Reproduce the lines between the one containing "pose: elev=156.2 azim=97.2" and the one containing "Dot at: (281, 226)", inclusive, replacing "roll" with "twist" throughout and leaving everything else unchanged.

§ Dataset rows:
┌────────

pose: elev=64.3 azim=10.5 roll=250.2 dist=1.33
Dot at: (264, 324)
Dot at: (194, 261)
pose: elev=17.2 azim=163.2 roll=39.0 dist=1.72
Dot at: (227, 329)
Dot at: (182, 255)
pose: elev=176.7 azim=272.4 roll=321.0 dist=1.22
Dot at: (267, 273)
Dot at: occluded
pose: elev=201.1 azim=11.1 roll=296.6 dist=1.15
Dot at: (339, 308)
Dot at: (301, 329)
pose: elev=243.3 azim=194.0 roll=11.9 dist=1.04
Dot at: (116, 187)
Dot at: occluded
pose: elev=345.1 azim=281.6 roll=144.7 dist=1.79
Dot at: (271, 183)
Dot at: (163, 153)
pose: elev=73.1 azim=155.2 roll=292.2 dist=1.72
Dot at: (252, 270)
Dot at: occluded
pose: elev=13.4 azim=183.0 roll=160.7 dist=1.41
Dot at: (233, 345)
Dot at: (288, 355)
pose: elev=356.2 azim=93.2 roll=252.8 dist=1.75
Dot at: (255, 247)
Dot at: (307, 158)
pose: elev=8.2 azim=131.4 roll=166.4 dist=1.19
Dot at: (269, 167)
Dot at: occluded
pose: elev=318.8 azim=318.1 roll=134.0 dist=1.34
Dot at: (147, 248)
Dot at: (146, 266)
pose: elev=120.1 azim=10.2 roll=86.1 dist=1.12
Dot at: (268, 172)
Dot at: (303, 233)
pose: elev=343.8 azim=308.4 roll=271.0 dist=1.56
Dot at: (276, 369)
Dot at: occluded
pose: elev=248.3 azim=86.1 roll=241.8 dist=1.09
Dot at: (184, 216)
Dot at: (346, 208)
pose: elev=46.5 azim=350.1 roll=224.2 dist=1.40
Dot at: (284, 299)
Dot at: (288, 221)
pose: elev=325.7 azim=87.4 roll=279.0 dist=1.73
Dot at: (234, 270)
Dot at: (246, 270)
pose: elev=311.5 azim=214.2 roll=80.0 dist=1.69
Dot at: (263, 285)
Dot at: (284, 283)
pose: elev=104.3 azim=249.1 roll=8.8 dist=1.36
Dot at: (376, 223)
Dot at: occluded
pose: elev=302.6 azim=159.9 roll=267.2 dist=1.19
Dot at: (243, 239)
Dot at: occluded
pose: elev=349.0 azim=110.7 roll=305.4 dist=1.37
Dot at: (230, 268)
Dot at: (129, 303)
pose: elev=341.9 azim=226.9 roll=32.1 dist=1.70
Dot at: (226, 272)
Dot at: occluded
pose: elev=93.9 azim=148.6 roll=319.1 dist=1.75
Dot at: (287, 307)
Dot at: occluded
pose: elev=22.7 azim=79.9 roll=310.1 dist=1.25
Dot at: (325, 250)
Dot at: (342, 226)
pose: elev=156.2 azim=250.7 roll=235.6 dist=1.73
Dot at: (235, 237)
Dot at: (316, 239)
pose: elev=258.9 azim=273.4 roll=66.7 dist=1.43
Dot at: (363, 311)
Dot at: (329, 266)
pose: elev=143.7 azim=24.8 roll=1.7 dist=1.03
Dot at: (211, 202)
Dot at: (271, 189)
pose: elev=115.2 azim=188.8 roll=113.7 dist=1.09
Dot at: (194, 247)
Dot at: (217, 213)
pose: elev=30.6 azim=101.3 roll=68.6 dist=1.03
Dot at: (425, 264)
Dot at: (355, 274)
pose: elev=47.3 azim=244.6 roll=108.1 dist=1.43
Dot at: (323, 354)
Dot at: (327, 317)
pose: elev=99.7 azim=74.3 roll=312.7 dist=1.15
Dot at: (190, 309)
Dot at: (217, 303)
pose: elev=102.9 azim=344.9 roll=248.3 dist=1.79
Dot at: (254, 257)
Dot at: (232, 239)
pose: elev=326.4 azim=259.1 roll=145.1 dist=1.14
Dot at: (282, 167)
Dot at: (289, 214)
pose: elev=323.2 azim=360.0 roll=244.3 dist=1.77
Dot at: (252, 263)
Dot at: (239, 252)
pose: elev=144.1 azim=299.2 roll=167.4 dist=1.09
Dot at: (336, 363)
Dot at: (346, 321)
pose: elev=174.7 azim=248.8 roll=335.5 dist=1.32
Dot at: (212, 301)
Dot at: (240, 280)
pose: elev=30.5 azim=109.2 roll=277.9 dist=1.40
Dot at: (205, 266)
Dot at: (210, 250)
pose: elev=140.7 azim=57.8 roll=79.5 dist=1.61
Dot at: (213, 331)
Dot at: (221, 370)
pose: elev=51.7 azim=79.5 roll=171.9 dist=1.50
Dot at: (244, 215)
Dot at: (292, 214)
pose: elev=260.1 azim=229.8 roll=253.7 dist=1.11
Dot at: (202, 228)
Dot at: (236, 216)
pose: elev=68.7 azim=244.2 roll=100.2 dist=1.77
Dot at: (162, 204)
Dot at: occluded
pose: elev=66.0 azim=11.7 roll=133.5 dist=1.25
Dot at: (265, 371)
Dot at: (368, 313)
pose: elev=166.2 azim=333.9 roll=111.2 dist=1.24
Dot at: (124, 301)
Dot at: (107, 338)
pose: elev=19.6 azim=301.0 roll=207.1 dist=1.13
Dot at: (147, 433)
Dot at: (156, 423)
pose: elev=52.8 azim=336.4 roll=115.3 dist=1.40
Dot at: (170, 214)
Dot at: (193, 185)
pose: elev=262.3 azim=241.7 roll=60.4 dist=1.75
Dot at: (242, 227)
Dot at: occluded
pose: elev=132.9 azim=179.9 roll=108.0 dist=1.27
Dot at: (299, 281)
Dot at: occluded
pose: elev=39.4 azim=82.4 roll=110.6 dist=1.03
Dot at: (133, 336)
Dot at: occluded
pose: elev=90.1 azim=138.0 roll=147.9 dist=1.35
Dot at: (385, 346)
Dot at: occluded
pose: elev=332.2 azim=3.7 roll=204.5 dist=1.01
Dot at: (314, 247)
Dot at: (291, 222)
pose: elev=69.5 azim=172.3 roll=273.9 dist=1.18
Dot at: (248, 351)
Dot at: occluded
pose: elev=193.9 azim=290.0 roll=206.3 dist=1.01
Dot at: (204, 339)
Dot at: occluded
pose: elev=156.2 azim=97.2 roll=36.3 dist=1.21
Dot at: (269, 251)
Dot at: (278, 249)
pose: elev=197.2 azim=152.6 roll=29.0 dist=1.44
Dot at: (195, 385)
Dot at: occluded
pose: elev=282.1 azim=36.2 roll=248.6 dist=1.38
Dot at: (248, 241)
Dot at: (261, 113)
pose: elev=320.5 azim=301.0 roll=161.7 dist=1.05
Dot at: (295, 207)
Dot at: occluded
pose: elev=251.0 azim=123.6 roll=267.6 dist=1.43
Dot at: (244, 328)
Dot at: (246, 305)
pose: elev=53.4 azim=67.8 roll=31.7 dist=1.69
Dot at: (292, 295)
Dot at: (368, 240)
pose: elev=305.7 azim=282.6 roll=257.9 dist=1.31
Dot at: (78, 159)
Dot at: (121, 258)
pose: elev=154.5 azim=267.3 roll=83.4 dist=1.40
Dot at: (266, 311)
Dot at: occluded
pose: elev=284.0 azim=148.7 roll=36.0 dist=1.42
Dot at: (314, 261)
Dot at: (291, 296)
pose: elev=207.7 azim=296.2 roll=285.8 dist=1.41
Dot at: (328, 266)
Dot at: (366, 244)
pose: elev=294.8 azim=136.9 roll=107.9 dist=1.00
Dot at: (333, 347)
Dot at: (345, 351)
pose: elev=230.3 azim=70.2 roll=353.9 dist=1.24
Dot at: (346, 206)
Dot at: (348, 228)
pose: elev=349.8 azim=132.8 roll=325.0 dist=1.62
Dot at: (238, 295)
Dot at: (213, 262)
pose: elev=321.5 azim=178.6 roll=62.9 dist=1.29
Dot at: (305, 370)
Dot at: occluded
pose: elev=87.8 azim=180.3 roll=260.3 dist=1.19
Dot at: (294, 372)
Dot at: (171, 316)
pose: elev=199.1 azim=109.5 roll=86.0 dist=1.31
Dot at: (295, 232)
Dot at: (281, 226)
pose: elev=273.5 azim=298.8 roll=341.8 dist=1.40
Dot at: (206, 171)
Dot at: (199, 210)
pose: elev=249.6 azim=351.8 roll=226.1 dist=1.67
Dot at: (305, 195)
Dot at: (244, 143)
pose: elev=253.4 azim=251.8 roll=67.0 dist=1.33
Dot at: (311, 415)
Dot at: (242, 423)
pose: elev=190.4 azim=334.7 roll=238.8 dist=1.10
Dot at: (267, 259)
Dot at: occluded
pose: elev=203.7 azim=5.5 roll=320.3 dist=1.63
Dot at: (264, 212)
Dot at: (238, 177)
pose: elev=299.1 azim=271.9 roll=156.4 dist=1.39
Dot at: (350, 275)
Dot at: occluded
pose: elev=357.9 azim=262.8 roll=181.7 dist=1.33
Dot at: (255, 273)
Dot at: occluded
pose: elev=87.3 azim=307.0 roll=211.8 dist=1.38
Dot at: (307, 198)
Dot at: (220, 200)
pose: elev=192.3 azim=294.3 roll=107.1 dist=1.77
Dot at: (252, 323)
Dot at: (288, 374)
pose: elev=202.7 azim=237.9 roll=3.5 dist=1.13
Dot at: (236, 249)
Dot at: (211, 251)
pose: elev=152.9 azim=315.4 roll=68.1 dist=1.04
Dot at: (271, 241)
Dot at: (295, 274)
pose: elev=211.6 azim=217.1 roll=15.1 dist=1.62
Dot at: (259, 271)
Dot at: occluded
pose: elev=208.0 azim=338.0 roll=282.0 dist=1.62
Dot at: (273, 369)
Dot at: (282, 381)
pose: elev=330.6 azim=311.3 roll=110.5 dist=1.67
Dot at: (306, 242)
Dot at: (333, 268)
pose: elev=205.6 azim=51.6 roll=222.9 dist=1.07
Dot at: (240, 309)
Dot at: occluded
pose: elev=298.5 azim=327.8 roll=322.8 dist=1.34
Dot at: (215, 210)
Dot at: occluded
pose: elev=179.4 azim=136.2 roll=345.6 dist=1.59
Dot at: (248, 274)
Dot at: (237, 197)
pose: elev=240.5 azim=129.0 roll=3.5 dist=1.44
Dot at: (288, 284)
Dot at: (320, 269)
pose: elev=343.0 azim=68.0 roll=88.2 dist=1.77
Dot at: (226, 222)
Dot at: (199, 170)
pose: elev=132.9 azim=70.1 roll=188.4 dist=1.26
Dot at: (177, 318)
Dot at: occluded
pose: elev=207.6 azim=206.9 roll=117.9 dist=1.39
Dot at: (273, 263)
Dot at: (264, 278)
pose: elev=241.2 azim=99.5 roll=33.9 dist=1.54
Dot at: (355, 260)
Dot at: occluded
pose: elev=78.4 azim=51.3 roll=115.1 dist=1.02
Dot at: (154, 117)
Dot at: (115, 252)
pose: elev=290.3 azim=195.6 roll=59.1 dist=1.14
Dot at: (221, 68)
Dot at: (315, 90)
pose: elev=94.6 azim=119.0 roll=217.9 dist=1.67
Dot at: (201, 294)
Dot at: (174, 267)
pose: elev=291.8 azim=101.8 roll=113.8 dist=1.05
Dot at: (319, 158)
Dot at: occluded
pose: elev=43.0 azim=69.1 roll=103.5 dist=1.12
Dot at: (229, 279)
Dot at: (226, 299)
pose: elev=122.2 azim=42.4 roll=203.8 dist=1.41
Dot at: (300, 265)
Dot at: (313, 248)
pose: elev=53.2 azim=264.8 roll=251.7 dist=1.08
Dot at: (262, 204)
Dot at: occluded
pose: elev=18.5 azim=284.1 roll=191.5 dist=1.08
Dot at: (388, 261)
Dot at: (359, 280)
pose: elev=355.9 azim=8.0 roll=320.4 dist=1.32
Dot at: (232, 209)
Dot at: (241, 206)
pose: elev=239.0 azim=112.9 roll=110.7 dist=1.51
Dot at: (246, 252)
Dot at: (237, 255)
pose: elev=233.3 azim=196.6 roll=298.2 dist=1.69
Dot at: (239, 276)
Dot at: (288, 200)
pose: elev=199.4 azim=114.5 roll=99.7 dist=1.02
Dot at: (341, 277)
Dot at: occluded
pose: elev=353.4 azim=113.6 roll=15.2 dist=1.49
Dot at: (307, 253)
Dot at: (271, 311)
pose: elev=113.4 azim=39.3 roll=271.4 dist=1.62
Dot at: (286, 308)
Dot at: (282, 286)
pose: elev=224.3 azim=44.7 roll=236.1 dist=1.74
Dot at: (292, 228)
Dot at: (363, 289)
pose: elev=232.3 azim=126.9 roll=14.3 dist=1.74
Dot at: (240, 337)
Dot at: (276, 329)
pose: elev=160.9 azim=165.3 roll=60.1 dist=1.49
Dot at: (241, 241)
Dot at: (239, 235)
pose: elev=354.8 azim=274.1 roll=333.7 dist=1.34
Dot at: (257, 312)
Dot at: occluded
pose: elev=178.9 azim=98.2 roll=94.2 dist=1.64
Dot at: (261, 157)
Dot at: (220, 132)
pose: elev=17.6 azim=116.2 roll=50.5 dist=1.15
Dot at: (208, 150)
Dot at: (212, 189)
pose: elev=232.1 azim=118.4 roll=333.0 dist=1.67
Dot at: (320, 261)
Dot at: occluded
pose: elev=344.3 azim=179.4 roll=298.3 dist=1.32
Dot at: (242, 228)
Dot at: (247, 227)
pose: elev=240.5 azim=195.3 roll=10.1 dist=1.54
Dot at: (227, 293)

└────────

§ Answer below:
pose: elev=156.2 azim=97.2 twist=36.3 dist=1.21
Dot at: (269, 251)
Dot at: (278, 249)
pose: elev=197.2 azim=152.6 twist=29.0 dist=1.44
Dot at: (195, 385)
Dot at: occluded
pose: elev=282.1 azim=36.2 twist=248.6 dist=1.38
Dot at: (248, 241)
Dot at: (261, 113)
pose: elev=320.5 azim=301.0 twist=161.7 dist=1.05
Dot at: (295, 207)
Dot at: occluded
pose: elev=251.0 azim=123.6 twist=267.6 dist=1.43
Dot at: (244, 328)
Dot at: (246, 305)
pose: elev=53.4 azim=67.8 twist=31.7 dist=1.69
Dot at: (292, 295)
Dot at: (368, 240)
pose: elev=305.7 azim=282.6 twist=257.9 dist=1.31
Dot at: (78, 159)
Dot at: (121, 258)
pose: elev=154.5 azim=267.3 twist=83.4 dist=1.40
Dot at: (266, 311)
Dot at: occluded
pose: elev=284.0 azim=148.7 twist=36.0 dist=1.42
Dot at: (314, 261)
Dot at: (291, 296)
pose: elev=207.7 azim=296.2 twist=285.8 dist=1.41
Dot at: (328, 266)
Dot at: (366, 244)
pose: elev=294.8 azim=136.9 twist=107.9 dist=1.00
Dot at: (333, 347)
Dot at: (345, 351)
pose: elev=230.3 azim=70.2 twist=353.9 dist=1.24
Dot at: (346, 206)
Dot at: (348, 228)
pose: elev=349.8 azim=132.8 twist=325.0 dist=1.62
Dot at: (238, 295)
Dot at: (213, 262)
pose: elev=321.5 azim=178.6 twist=62.9 dist=1.29
Dot at: (305, 370)
Dot at: occluded
pose: elev=87.8 azim=180.3 twist=260.3 dist=1.19
Dot at: (294, 372)
Dot at: (171, 316)
pose: elev=199.1 azim=109.5 twist=86.0 dist=1.31
Dot at: (295, 232)
Dot at: (281, 226)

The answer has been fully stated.